HARTFORD -- Republicans Monday night hammered away at a leaked summary of a labor deal struck Friday between union negotiators and Democratic Gov. Dannel P. Malloy, saying it showed the governor failed to secure the far-reaching concessions he had sought.

"They (union negotiators) are slapping each other high fives right now," said House Minority Leader Lawrence Cafero, R-Norwalk.

Labor leaders had planned to post the document online Tuesday, but the six pages were being circulated among Capitol insiders and the media Monday evening.

In several areas of negotiation, particularly in pensions and health care, the memo portrays union negotiators as successfully warding off the most aggressive concessions sought by the Malloy administration.

For example, under a section on pensions, it reads, "Pension matters were the most challenging aspect of the discussions, because the parties came at it from no common ground. The administration sought to make huge cost savings by immediate and devastating changes in pension benefits for almost all current employees."

Negotiators instead produced a new retirement classification for new employees that incorporates some of Malloy's proposed reductions, but for the most part maintains most retirement rules for existing employees, including protecting cost-of-living provisions, maintaining overtime pension calculations and preserving hazardous duty retirement rules.

Eric Bailey, a spokesman for the State Employees Bargaining Agent Coalition, said the pact, which still faces a vote by nearly 45,000 workers, results in exactly the changes in pension and health care costs the state needs.

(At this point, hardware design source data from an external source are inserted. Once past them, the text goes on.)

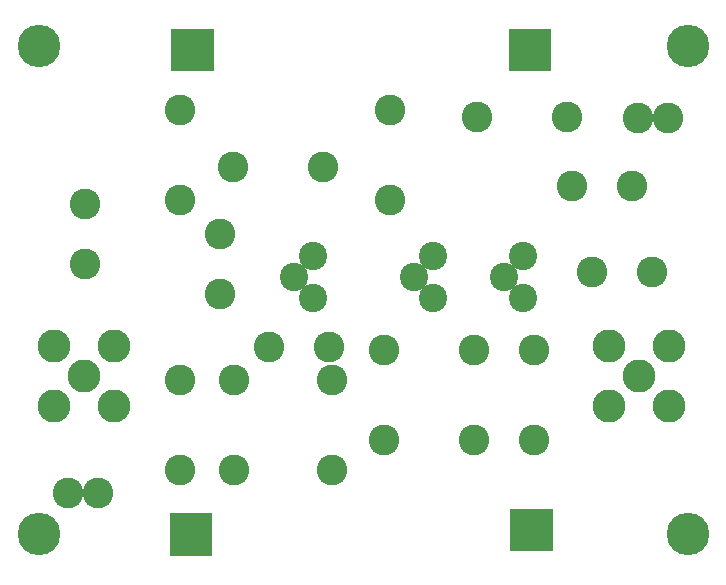
<source format=gbr>
%FSLAX34Y34*%
%MOMM*%
%LNSOLDERMASK_TOP*%
G71*
G01*
%ADD10C,2.600*%
%ADD11C,2.400*%
%ADD12C,2.800*%
%ADD13C,2.600*%
%ADD14C,3.600*%
%LPD*%
X141629Y344375D02*
G54D10*
D03*
X141679Y420625D02*
G54D10*
D03*
X60636Y340975D02*
G54D10*
D03*
X60748Y289994D02*
G54D10*
D03*
X174935Y315575D02*
G54D10*
D03*
X175048Y264594D02*
G54D10*
D03*
X141645Y115775D02*
G54D10*
D03*
X141695Y192025D02*
G54D10*
D03*
X262366Y372389D02*
G54D10*
D03*
X186116Y372439D02*
G54D10*
D03*
X187325Y192025D02*
G54D10*
D03*
X187275Y115775D02*
G54D10*
D03*
X319429Y344374D02*
G54D10*
D03*
X319478Y420624D02*
G54D10*
D03*
X216760Y219859D02*
G54D10*
D03*
X314325Y217425D02*
G54D10*
D03*
X314275Y141175D02*
G54D10*
D03*
X390525Y217425D02*
G54D10*
D03*
X390475Y141175D02*
G54D10*
D03*
X441325Y217425D02*
G54D10*
D03*
X441275Y141175D02*
G54D10*
D03*
X540797Y283469D02*
G54D10*
D03*
X489816Y283357D02*
G54D10*
D03*
X469342Y414193D02*
G54D10*
D03*
X393092Y414243D02*
G54D10*
D03*
X528775Y413675D02*
G54D10*
D03*
X554275Y413675D02*
G54D10*
D03*
X46175Y96175D02*
G54D10*
D03*
X71675Y96175D02*
G54D10*
D03*
X254000Y296800D02*
G54D11*
D03*
X238100Y279225D02*
G54D11*
D03*
X254035Y261609D02*
G54D11*
D03*
X355600Y296800D02*
G54D11*
D03*
X339700Y279225D02*
G54D11*
D03*
X355635Y261609D02*
G54D11*
D03*
X431800Y296800D02*
G54D11*
D03*
X415900Y279225D02*
G54D11*
D03*
X431835Y261609D02*
G54D11*
D03*
X34900Y220700D02*
G54D12*
D03*
X85700Y220700D02*
G54D12*
D03*
X60300Y195300D02*
G54D12*
D03*
X85700Y169900D02*
G54D12*
D03*
X34900Y169900D02*
G54D12*
D03*
X504800Y220700D02*
G54D12*
D03*
X555600Y220700D02*
G54D12*
D03*
X530200Y195300D02*
G54D12*
D03*
X555600Y169900D02*
G54D12*
D03*
X504800Y169900D02*
G54D12*
D03*
X473026Y356109D02*
G54D10*
D03*
X524006Y356222D02*
G54D10*
D03*
X141645Y115775D02*
G54D13*
D03*
X187275Y115775D02*
G54D13*
D03*
X314275Y141175D02*
G54D13*
D03*
X390475Y141175D02*
G54D13*
D03*
G36*
X133773Y489348D02*
X169773Y489348D01*
X169773Y453348D01*
X133773Y453348D01*
X133773Y489348D01*
G37*
G36*
X419523Y489348D02*
X455523Y489348D01*
X455523Y453348D01*
X419523Y453348D01*
X419523Y489348D01*
G37*
G36*
X132503Y79138D02*
X168503Y79138D01*
X168503Y43138D01*
X132503Y43138D01*
X132503Y79138D01*
G37*
G36*
X420793Y82948D02*
X456793Y82948D01*
X456793Y46948D01*
X420793Y46948D01*
X420793Y82948D01*
G37*
X21590Y474600D02*
G54D14*
D03*
X21590Y61850D02*
G54D14*
D03*
X571500Y61850D02*
G54D14*
D03*
X571500Y474600D02*
G54D14*
D03*
X267560Y219859D02*
G54D10*
D03*
X269875Y192025D02*
G54D10*
D03*
X269825Y115775D02*
G54D10*
D03*
X269825Y115775D02*
G54D13*
D03*
M02*

</source>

Far from claiming a victory, Bailey said that workers gave Malloy substantial concessions.

"That's real savings now, that's real savings down the road," Bailey said.

More Information

At www.ctpost.com Go to our website to read the internal union memo analyzing the deal.

Malloy on Friday said the deal, the results of months of closed door talks, saved $1.6 billion over two years -- $400 million less than the $2 billion calculated in the two-year budget legislative Democrats passed and the governor signed earlier this month.

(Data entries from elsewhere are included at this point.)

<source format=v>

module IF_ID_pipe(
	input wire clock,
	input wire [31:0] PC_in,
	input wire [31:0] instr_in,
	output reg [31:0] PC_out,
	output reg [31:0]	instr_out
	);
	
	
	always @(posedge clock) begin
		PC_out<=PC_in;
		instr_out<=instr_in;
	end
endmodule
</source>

He also said it resulted in structural savings totaling $21.5 billion over 20 years.

Ben Barnes, head of Malloy's Office of Policy and Management, said he had not seen the union memo, but defended the savings late Monday.

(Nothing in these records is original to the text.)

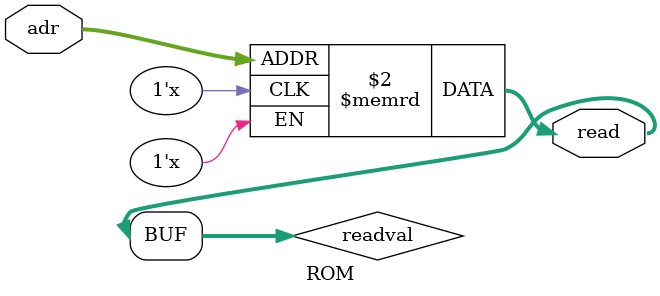
<source format=v>
module ROM(adr,read);
  input [5:0] adr;
  output [7:0] read;
  reg [7:0] datastore[0:63];
  (* romstyle = "M9K" *)(* ram_init_file = "sine.mif" *) reg [7:0] rom [63:0];
  reg [7:0] readval;
  always@(adr)
  begin
    readval = datastore[adr];
  end
  assign read = readval;
endmodule
</source>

"We've done some pretty careful calculations with our actuaries, our budget staff. We believe the $1.6 billion is a very real total and will be releasing information to that effect," Barnes said. "I did the calculations myself (on the $21.5 billion)."

Another section of the memo analyzes the issue of longevity pay, the controversial, twice-a-year bonuses paid union and non-union workers with 10, 15, 20 and 25 years of service. In 2010 the practice -- payments are issued each April and October -- cost the state over $39 million.

The document notes that Malloy wanted to put an end to longevity pay. Instead, there will be some changes for those already receiving the bonuses, such as the loss of one payment this coming October. Also, increased payments for those workers moving to a new level -- for example, a 14-year employee approaching their 15th anniversary -- will be delayed until 2013.

After July 1, new hires will no longer be eligible unless they had prior military service.

Health changes focus on a new system called Value Based Health Care, under which workers commit to stay healthy rather than increasing their contributions.

"Raising employee premium shares, co-pays and instating deductibles doesn't work," reads the agreement. "In the short term, it saves employer costs by increasing employee costs. In the long term, it discourages employees from getting needed medical care, creating more avoidable illness at great costs for everyone."

The summary does detail an increase in co-pays to incentivize purchase of generic drugs for non-chronic conditions.

Malloy's adviser, Roy Occhiogrosso, in an interview Monday evening, said Malloy has already proven himself serious about trimming government and that, in the long term, this agreement will help reach that goal.

"His first budget proposed a reduction in terms of budgeted agencies from 81 to 57," Occhiogrosso said. "It didn't necessarily involve a lot of positions right off the top, but there was a very serious attempt at restructuring state government."

Occhiogrosso continued, "Probably the single best piece of evidence is ... after 14 years as mayor of Stamford, the city-side work force was 8.4 percent smaller than the day he took over."